Cuckoo for Coconuts

During our vacation to Mexico earlier this month, we were surrounded by all kinds of plants we can't grow. We've resigned ourselves to having to buy our citrus, bananas, and avocados, but then we discovered something else: coconuts.


On the beach in Tulum, a Mayan vendor and his son walked the beach selling freshly harvested coconuts. We bought a small bag filled with a bunch of slices, as you can see in the photo above. 

Fresh coconut is nothing like the shredded, dried stuff you get in the grocery store to make macaroons. Although I like that too, the fresh slices are much more nutty in flavor. The texture is kind of like a water chestnut, although not quite that moist. It's really good, and feels like somehow eating a cool, refreshing protein. Too bad there's no way to recreate that here at home.

It was also a main ingredient in this mole dish I had for dinner that night:


None of the white ingredients you are looking at is the coconut. What you see is sour cream, some shreds of queso blanco, and onion slices. But inside the chocolate mole sauce is a fair amount of that nutty coconut, as well as a bit of honey. And probably a ton of of other stuff. This was the sweetest mole I have ever had, and it was really interesting.   

The tree is also a pretty cool plant: 


This one was growing on the grounds of our hotel at Chichen Itza. Coconut palms are pretty impressive in their ability to root in very poor, dry soil.
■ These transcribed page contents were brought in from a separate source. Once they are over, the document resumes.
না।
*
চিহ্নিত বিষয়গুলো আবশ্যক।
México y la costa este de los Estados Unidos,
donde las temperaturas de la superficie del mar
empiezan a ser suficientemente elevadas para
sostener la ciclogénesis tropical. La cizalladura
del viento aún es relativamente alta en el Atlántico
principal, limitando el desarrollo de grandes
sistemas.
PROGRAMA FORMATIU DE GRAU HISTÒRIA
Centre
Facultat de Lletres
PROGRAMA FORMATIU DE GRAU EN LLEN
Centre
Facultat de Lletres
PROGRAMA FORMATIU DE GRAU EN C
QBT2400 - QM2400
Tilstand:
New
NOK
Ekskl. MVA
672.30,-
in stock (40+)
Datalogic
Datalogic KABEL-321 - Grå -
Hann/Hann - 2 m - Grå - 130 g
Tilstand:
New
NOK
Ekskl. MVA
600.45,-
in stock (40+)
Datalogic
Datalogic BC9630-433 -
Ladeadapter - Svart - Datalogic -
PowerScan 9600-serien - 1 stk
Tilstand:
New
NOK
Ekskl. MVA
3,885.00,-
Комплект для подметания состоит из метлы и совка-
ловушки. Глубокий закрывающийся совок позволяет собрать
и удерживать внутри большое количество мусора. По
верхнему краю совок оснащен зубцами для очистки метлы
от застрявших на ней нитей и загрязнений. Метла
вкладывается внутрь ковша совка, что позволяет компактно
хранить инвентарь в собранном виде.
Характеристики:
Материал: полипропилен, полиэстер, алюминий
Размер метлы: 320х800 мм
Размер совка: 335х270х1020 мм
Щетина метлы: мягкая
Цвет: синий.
Although the one above is on grass, most of the Yucatan peninsula has very little topsoil over a shelf of limestone. We saw some growing on just or sand as well throughout the trip.


Not all palm trees have coconuts, but it's pretty obvious which ones do. All you have to do is look up!


Or down. I also came across this coconut nursery, where you can see new growth sprouting out of a collection of coconuts. Seed starting writ large, but not so very different as the small trays of seedlings waiting for us back at home.